In music, groove is the sense of propulsive rhythmic "feel" or sense of "swing". In jazz, it can be felt as a persistently repeated pattern. It can be created by the interaction of the music played by a band's rhythm section (e.g. drums, electric bass or double bass, guitar, and keyboards). Groove is a key of much popular music, and can be found in many genres, including salsa, funk, rock, fusion, and soul.

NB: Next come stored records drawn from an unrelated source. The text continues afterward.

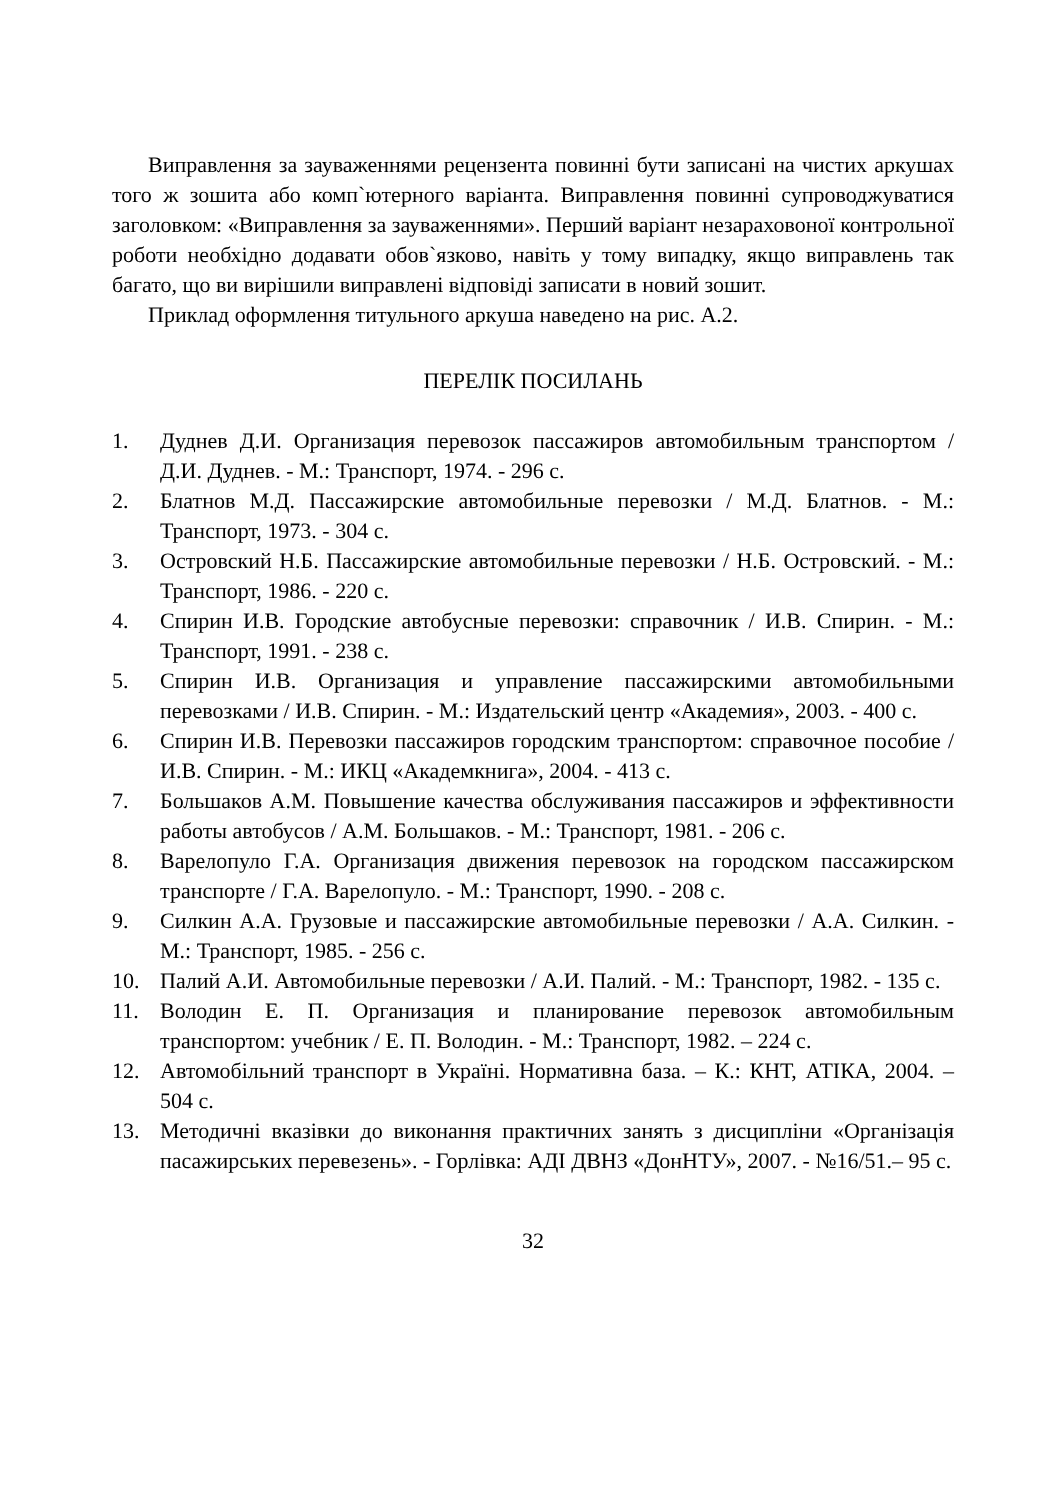Виправлення за зауваженнями рецензента повинні бути записані на чистих аркушах того ж зошита або комп`ютерного варіанта. Виправлення повинні супроводжуватися заголовком: «Виправлення за зауваженнями». Перший варіант незараховоної контрольної роботи необхідно додавати обов`язково, навіть у тому випадку, якщо виправлень так багато, що ви вирішили виправлені відповіді записати в новий зошит.
Приклад оформлення титульного аркуша наведено на рис. А.2.
ПЕРЕЛІК ПОСИЛАНЬ
1. Дуднев Д.И. Организация перевозок пассажиров автомобильным транспортом / Д.И. Дуднев. - М.: Транспорт, 1974. - 296 с.
2. Блатнов М.Д. Пассажирские автомобильные перевозки / М.Д. Блатнов. - М.: Транспорт, 1973. - 304 с.
3. Островский Н.Б. Пассажирские автомобильные перевозки / Н.Б. Островский. - М.: Транспорт, 1986. - 220 с.
4. Спирин И.В. Городские автобусные перевозки: справочник / И.В. Спирин. - М.: Транспорт, 1991. - 238 с.
5. Спирин И.В. Организация и управление пассажирскими автомобильными перевозками / И.В. Спирин. - М.: Издательский центр «Академия», 2003. - 400 с.
6. Спирин И.В. Перевозки пассажиров городским транспортом: справочное пособие / И.В. Спирин. - М.: ИКЦ «Академкнига», 2004. - 413 с.
7. Большаков А.М. Повышение качества обслуживания пассажиров и эффективности работы автобусов / А.М. Большаков. - М.: Транспорт, 1981. - 206 с.
8. Варелопуло Г.А. Организация движения перевозок на городском пассажирском транспорте / Г.А. Варелопуло. - М.: Транспорт, 1990. - 208 с.
9. Силкин А.А. Грузовые и пассажирские автомобильные перевозки / А.А. Силкин. - М.: Транспорт, 1985. - 256 с.
10. Палий А.И. Автомобильные перевозки / А.И. Палий. - М.: Транспорт, 1982. - 135 с.
11. Володин Е. П. Организация и планирование перевозок автомобильным транспортом: учебник / Е. П. Володин. - М.: Транспорт, 1982. – 224 с.
12. Автомобільний транспорт в Україні. Нормативна база. – К.: КНТ, АТІКА, 2004. – 504 с.
13. Методичні вказівки до виконання практичних занять з дисципліни «Організація пасажирських перевезень». - Горлівка: АДІ ДВНЗ «ДонНТУ», 2007. - №16/51.– 95 с.
32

From a broader ethnomusicological perspective, groove has been described as "an unspecifiable but ordered sense of something that is sustained in a distinctive, regular and attractive way, working to draw the listener in."Musicologists and other scholars have analyzed the concept of "groove" since around the 1990s. They have argued that a "groove" is an "understanding of rhythmic patterning" or "feel" and "an intuitive sense" of "a cycle in motion" that emerges from "carefully aligned concurrent rhythmic patterns" that stimulates dancing or foot-tapping on the part of listeners. The concept can be linked to the sorts of ostinatos that generally accompany fusions and dance musics of African derivation (e.g. African-American, Afro-Cuban, Afro-Brazilian, etc.).

The term is often applied to musical performances that make one want to move or dance, and enjoyably (a word that also has sexual connotations). The expression "in the groove" (as in the jazz standard) was widely used from around 1936 to 1945, at the height of the swing era, to describe top-notch jazz performances. In the 1940s and 1950s, groove commonly came to denote musical "routine, preference, style, [or] source of pleasure."